Duplicate the rows below line for line, keeping every character unchanged, and omit the pictures from your answer.

*** Opening of SUPPLIED INFORMATION ***

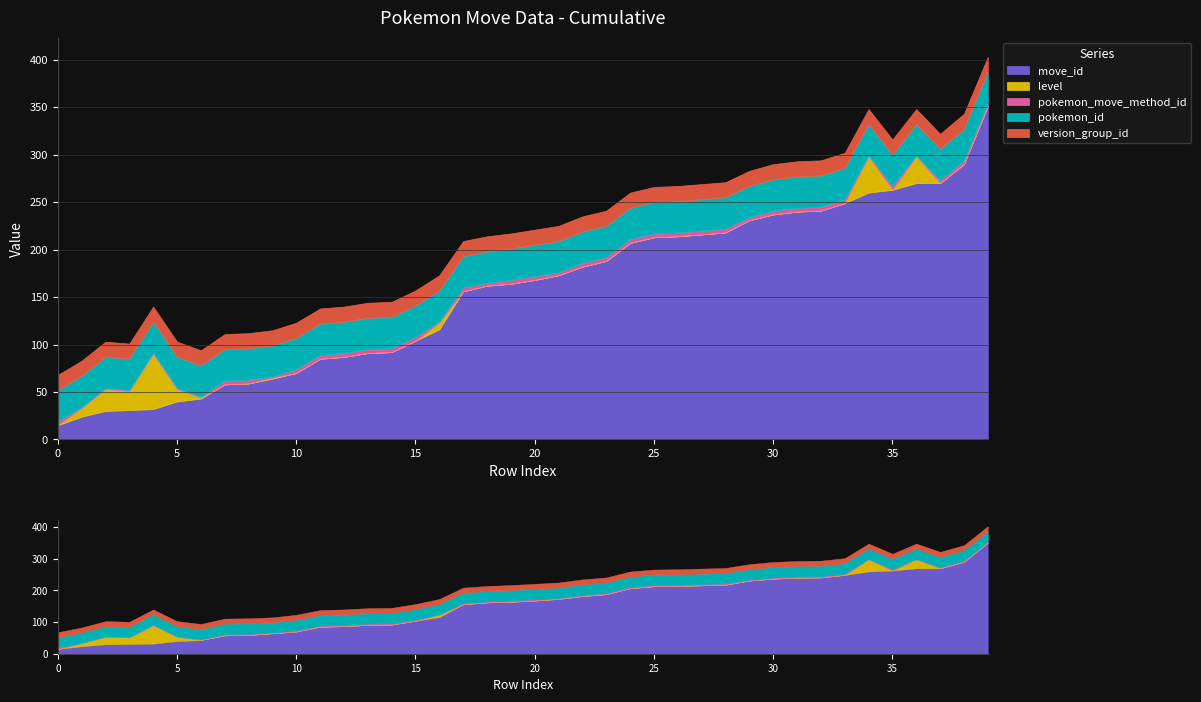

Reading left to right, extract all data points from this chart.

move_id: 23931=15	23932=24	23933=30	23934=31	23935=32	23936=40	23937=43	23938=58	23939=59	23940=64	23941=70	23942=85	23943=87	23944=91	23945=92	23946=104	23947=116	23948=156	23949=162	23950=164	23951=168	23952=173	23953=182	23954=188	23955=207	23956=213	23957=214	23958=216	23959=218	23960=231	23961=237	23962=240	23963=241	23964=249	23965=260	23966=263	23967=270	23968=270	23969=290	23970=351
level: 23931=0	23932=9	23933=23	23934=20	23935=58	23936=13	23937=1	23938=0	23939=0	23940=1	23941=0	23942=0	23943=0	23944=0	23945=0	23946=0	23947=7	23948=0	23949=0	23950=0	23951=0	23952=0	23953=0	23954=0	23955=0	23956=0	23957=0	23958=0	23959=0	23960=0	23961=0	23962=0	23963=0	23964=0	23965=38	23966=0	23967=28	23968=0	23969=0	23970=0
pokemon_move_method_id: 23931=4	23932=1	23933=1	23934=1	23935=1	23936=1	23937=1	23938=4	23939=4	23940=1	23941=4	23942=4	23943=4	23944=4	23945=4	23946=4	23947=1	23948=4	23949=3	23950=4	23951=4	23952=3	23953=4	23954=4	23955=4	23956=4	23957=4	23958=4	23959=4	23960=3	23961=4	23962=4	23963=4	23964=4	23965=1	23966=4	23967=1	23968=3	23969=4	23970=3
pokemon_id: 23931=33	23932=33	23933=33	23934=33	23935=33	23936=33	23937=33	23938=33	23939=33	23940=33	23941=33	23942=33	23943=33	23944=33	23945=33	23946=33	23947=33	23948=33	23949=33	23950=33	23951=33	23952=33	23953=33	23954=33	23955=33	23956=33	23957=33	23958=33	23959=33	23960=33	23961=33	23962=33	23963=33	23964=33	23965=33	23966=33	23967=33	23968=33	23969=33	23970=33
version_group_id: 23931=16	23932=16	23933=16	23934=16	23935=16	23936=16	23937=16	23938=16	23939=16	23940=16	23941=16	23942=16	23943=16	23944=16	23945=16	23946=16	23947=16	23948=16	23949=16	23950=16	23951=16	23952=16	23953=16	23954=16	23955=16	23956=16	23957=16	23958=16	23959=16	23960=16	23961=16	23962=16	23963=16	23964=16	23965=16	23966=16	23967=16	23968=16	23969=16	23970=16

*** Close of SUPPLIED INFORMATION ***

TASK RESPONSE ▸
Reading left to right, extract all data points from this chart.

move_id: 23931=15	23932=24	23933=30	23934=31	23935=32	23936=40	23937=43	23938=58	23939=59	23940=64	23941=70	23942=85	23943=87	23944=91	23945=92	23946=104	23947=116	23948=156	23949=162	23950=164	23951=168	23952=173	23953=182	23954=188	23955=207	23956=213	23957=214	23958=216	23959=218	23960=231	23961=237	23962=240	23963=241	23964=249	23965=260	23966=263	23967=270	23968=270	23969=290	23970=351
level: 23931=0	23932=9	23933=23	23934=20	23935=58	23936=13	23937=1	23938=0	23939=0	23940=1	23941=0	23942=0	23943=0	23944=0	23945=0	23946=0	23947=7	23948=0	23949=0	23950=0	23951=0	23952=0	23953=0	23954=0	23955=0	23956=0	23957=0	23958=0	23959=0	23960=0	23961=0	23962=0	23963=0	23964=0	23965=38	23966=0	23967=28	23968=0	23969=0	23970=0
pokemon_move_method_id: 23931=4	23932=1	23933=1	23934=1	23935=1	23936=1	23937=1	23938=4	23939=4	23940=1	23941=4	23942=4	23943=4	23944=4	23945=4	23946=4	23947=1	23948=4	23949=3	23950=4	23951=4	23952=3	23953=4	23954=4	23955=4	23956=4	23957=4	23958=4	23959=4	23960=3	23961=4	23962=4	23963=4	23964=4	23965=1	23966=4	23967=1	23968=3	23969=4	23970=3
pokemon_id: 23931=33	23932=33	23933=33	23934=33	23935=33	23936=33	23937=33	23938=33	23939=33	23940=33	23941=33	23942=33	23943=33	23944=33	23945=33	23946=33	23947=33	23948=33	23949=33	23950=33	23951=33	23952=33	23953=33	23954=33	23955=33	23956=33	23957=33	23958=33	23959=33	23960=33	23961=33	23962=33	23963=33	23964=33	23965=33	23966=33	23967=33	23968=33	23969=33	23970=33
version_group_id: 23931=16	23932=16	23933=16	23934=16	23935=16	23936=16	23937=16	23938=16	23939=16	23940=16	23941=16	23942=16	23943=16	23944=16	23945=16	23946=16	23947=16	23948=16	23949=16	23950=16	23951=16	23952=16	23953=16	23954=16	23955=16	23956=16	23957=16	23958=16	23959=16	23960=16	23961=16	23962=16	23963=16	23964=16	23965=16	23966=16	23967=16	23968=16	23969=16	23970=16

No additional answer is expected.